DIRECTIVE - Please gather every line of the records below that contains the string "thermometer", matching case exactly, and copy each one out in full.

Measuring device reading records
· · · · ·

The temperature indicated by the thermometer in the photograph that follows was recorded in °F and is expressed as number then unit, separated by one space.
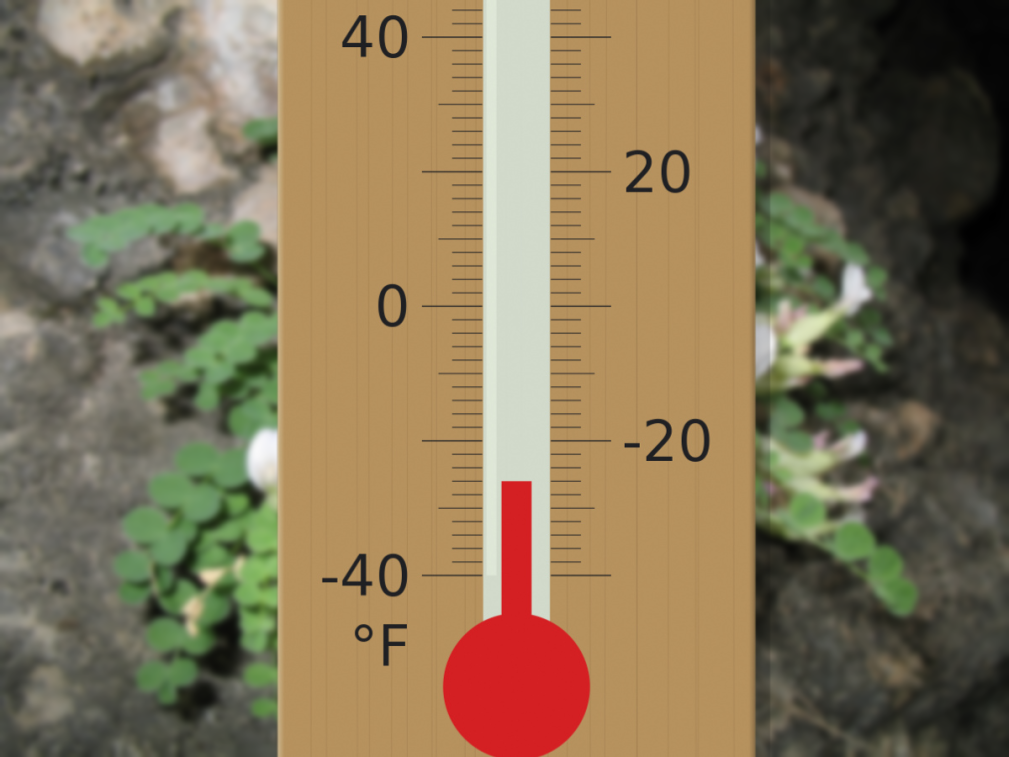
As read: -26 °F
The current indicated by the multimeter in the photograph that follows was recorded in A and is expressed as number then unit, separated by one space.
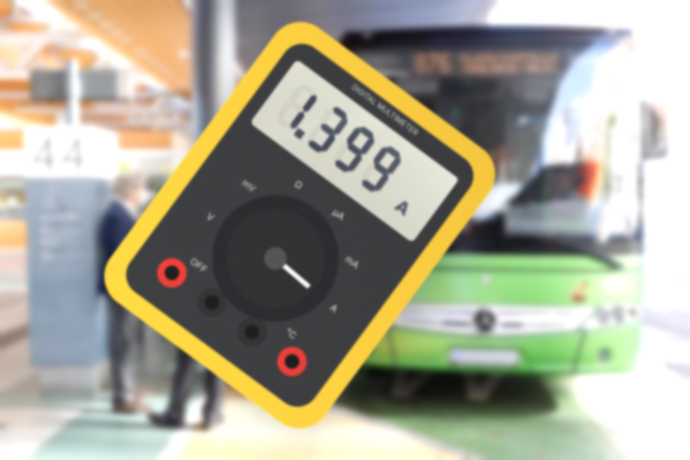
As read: 1.399 A
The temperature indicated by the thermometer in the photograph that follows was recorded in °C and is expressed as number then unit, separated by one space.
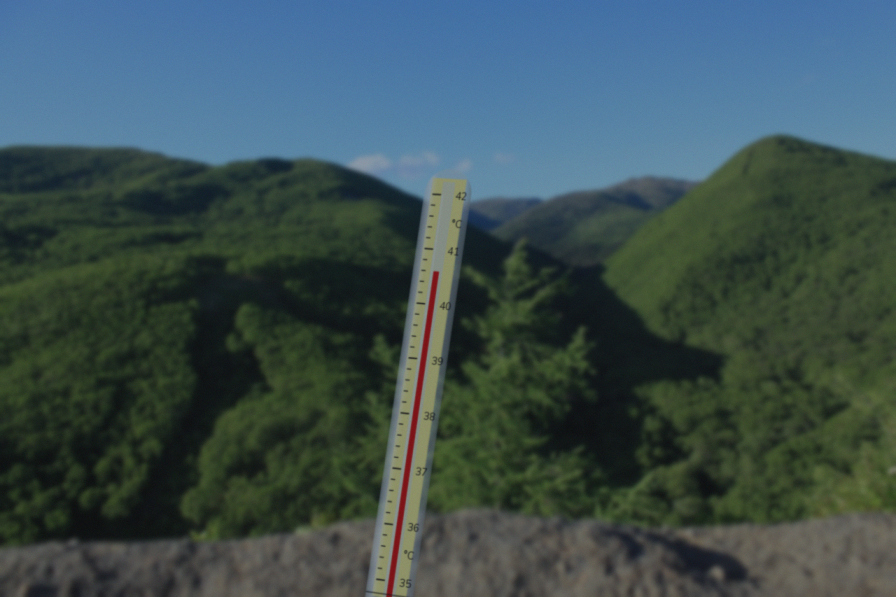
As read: 40.6 °C
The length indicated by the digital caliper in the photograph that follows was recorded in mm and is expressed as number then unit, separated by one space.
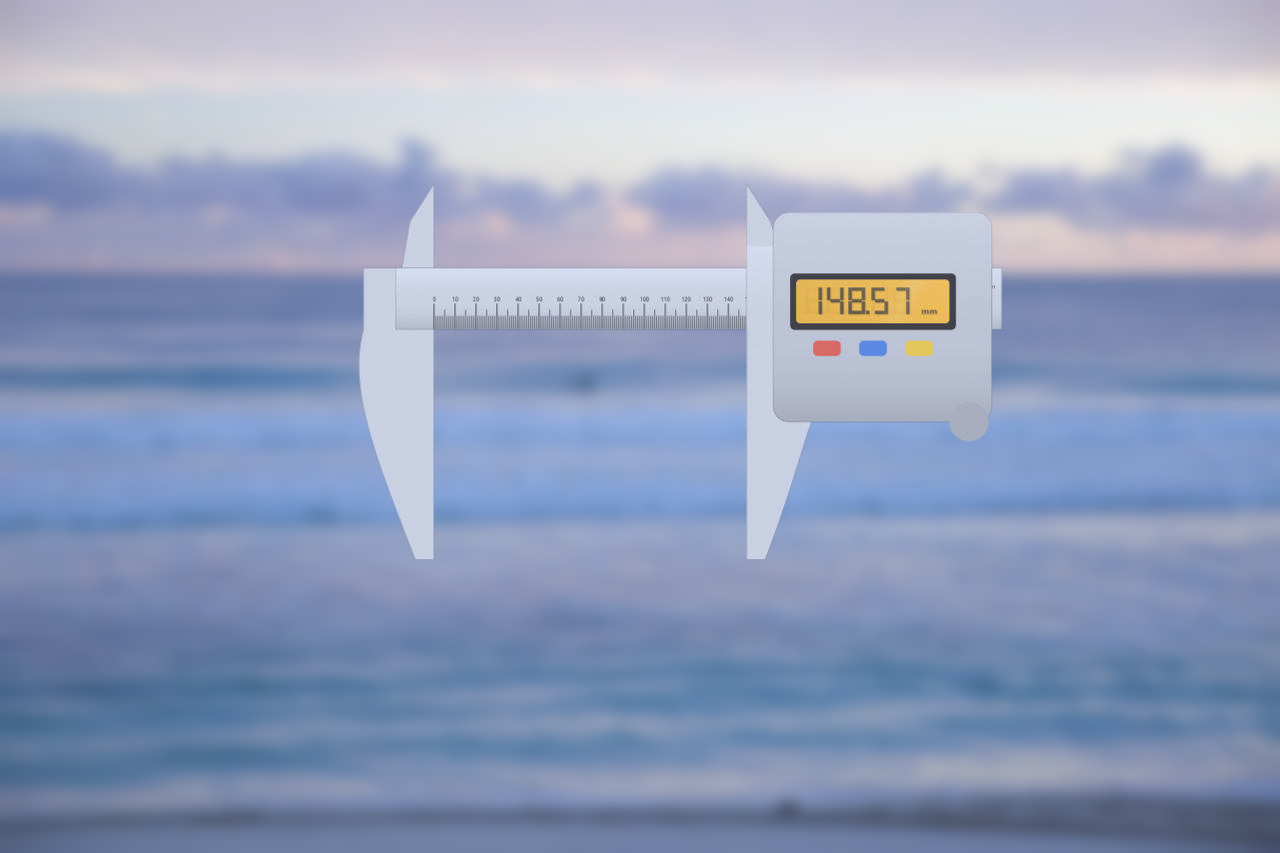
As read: 148.57 mm
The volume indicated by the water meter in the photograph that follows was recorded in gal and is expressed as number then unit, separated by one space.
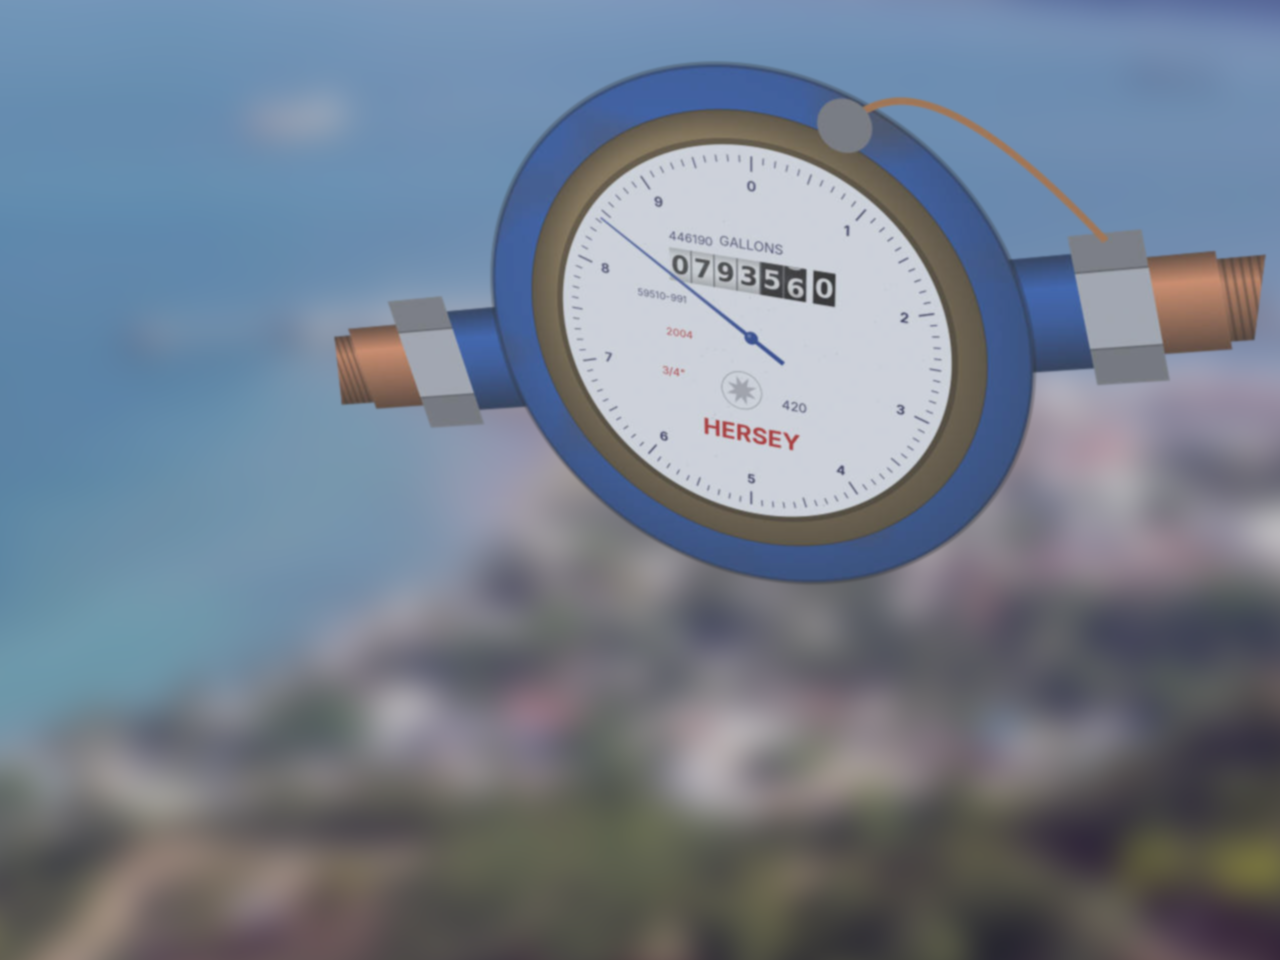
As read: 793558.4 gal
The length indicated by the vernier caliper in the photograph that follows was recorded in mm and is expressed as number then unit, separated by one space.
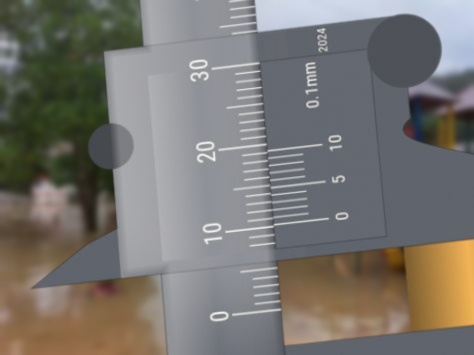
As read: 10.2 mm
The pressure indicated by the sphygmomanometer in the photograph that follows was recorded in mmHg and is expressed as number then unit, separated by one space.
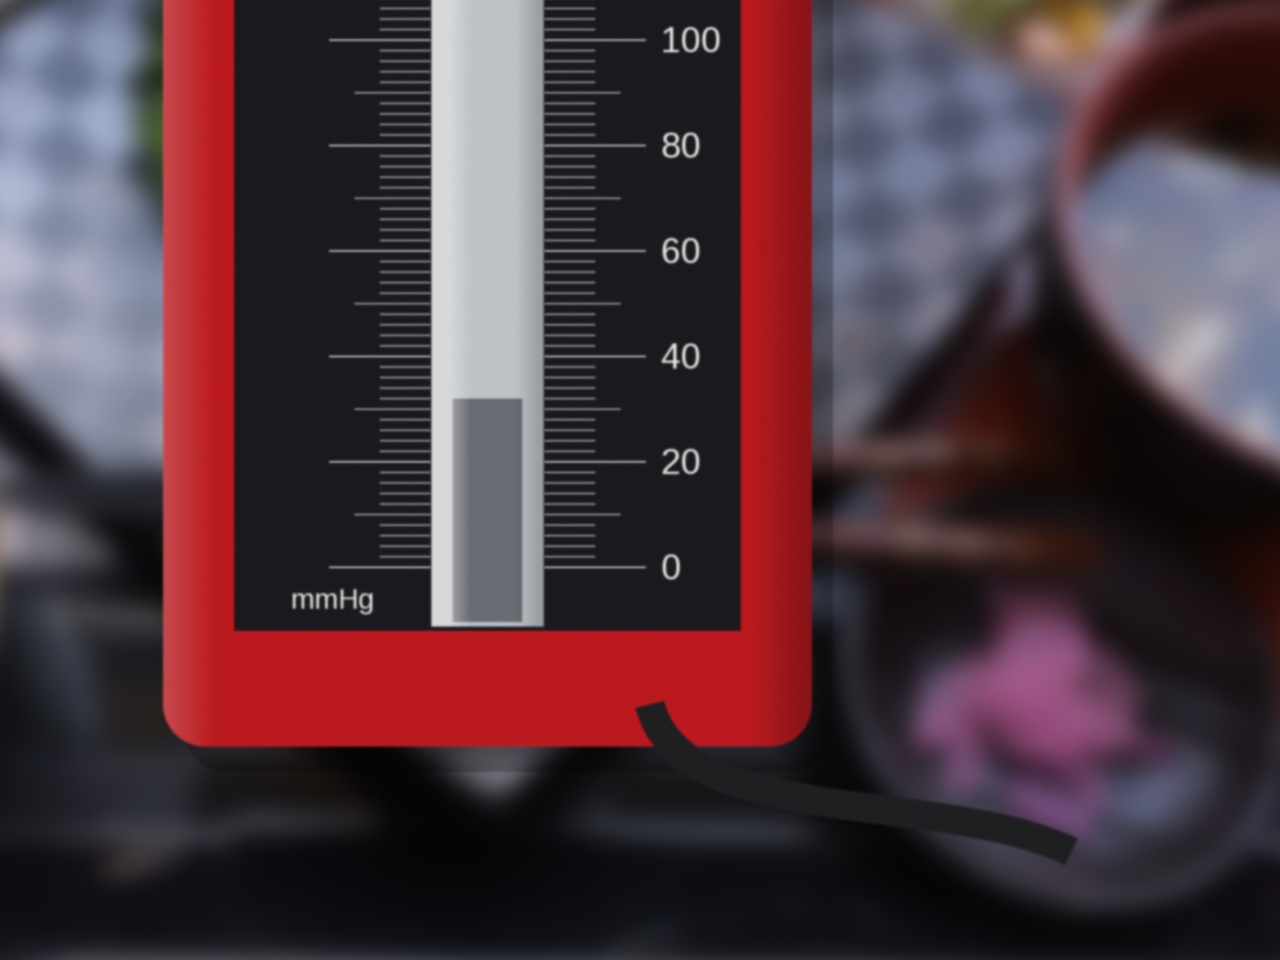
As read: 32 mmHg
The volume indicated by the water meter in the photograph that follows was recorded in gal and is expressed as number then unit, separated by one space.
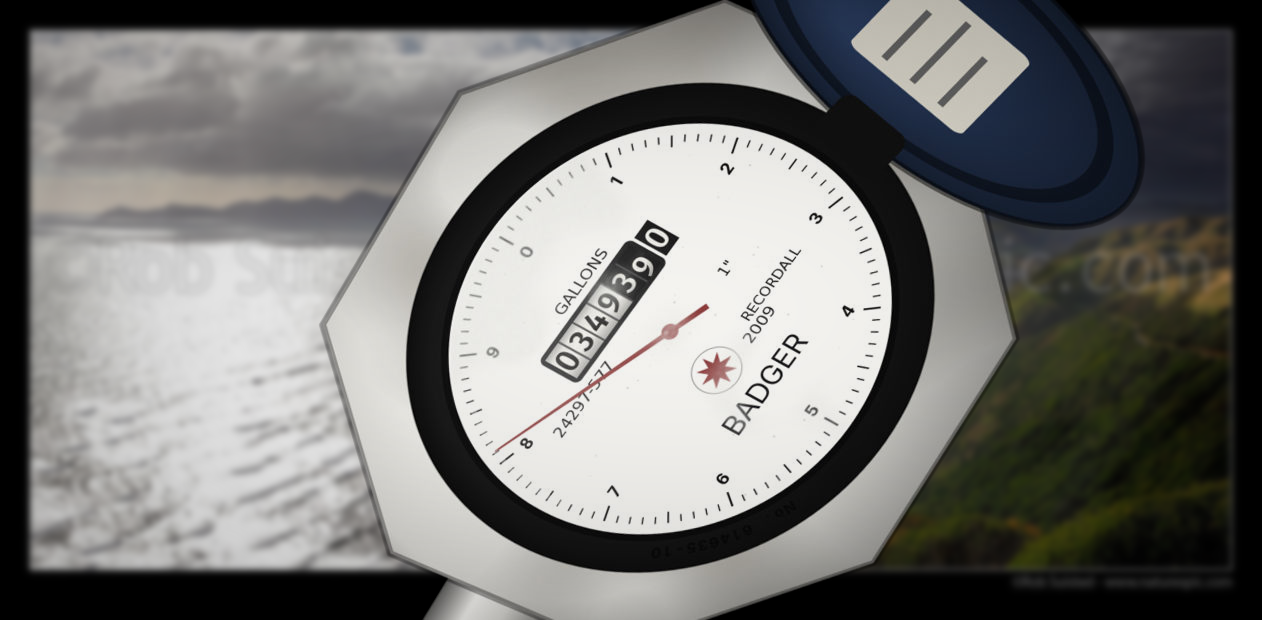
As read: 349388.1 gal
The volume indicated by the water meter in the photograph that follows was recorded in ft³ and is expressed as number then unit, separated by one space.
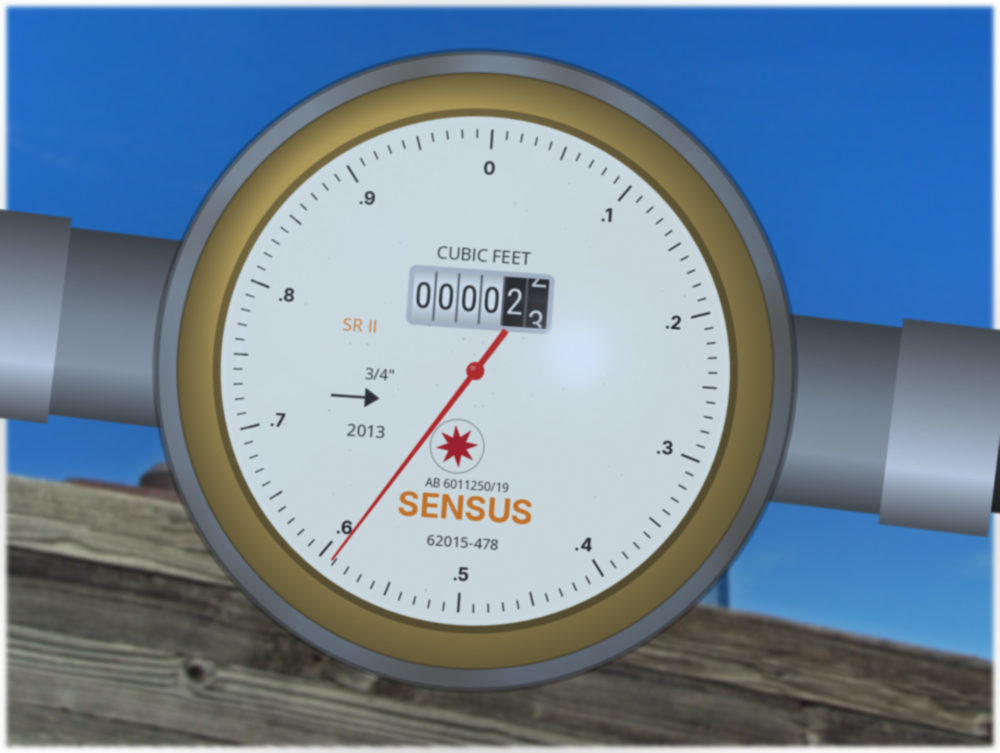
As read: 22.59 ft³
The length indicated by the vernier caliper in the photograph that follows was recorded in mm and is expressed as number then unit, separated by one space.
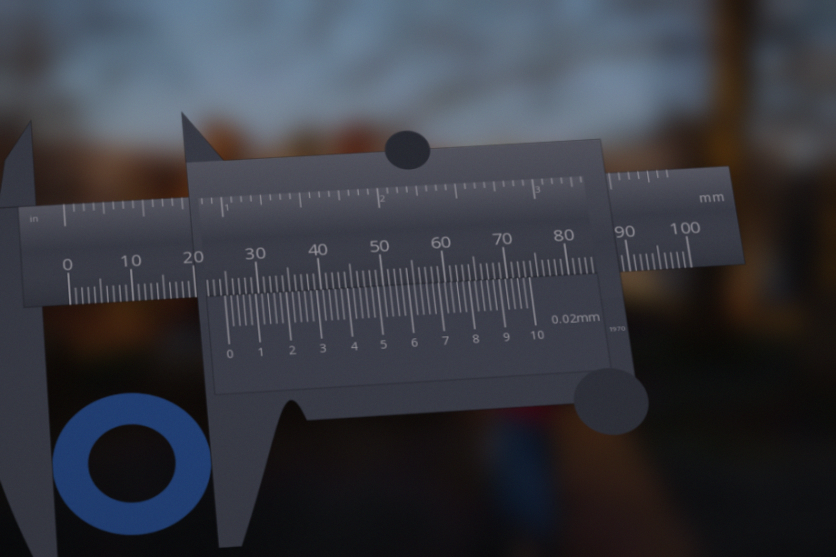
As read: 24.6 mm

· · · · ·

RESULT OF THIS TASK -
The temperature indicated by the thermometer in the photograph that follows was recorded in °F and is expressed as number then unit, separated by one space.
The temperature indicated by the thermometer in the photograph that follows was recorded in °C and is expressed as number then unit, separated by one space.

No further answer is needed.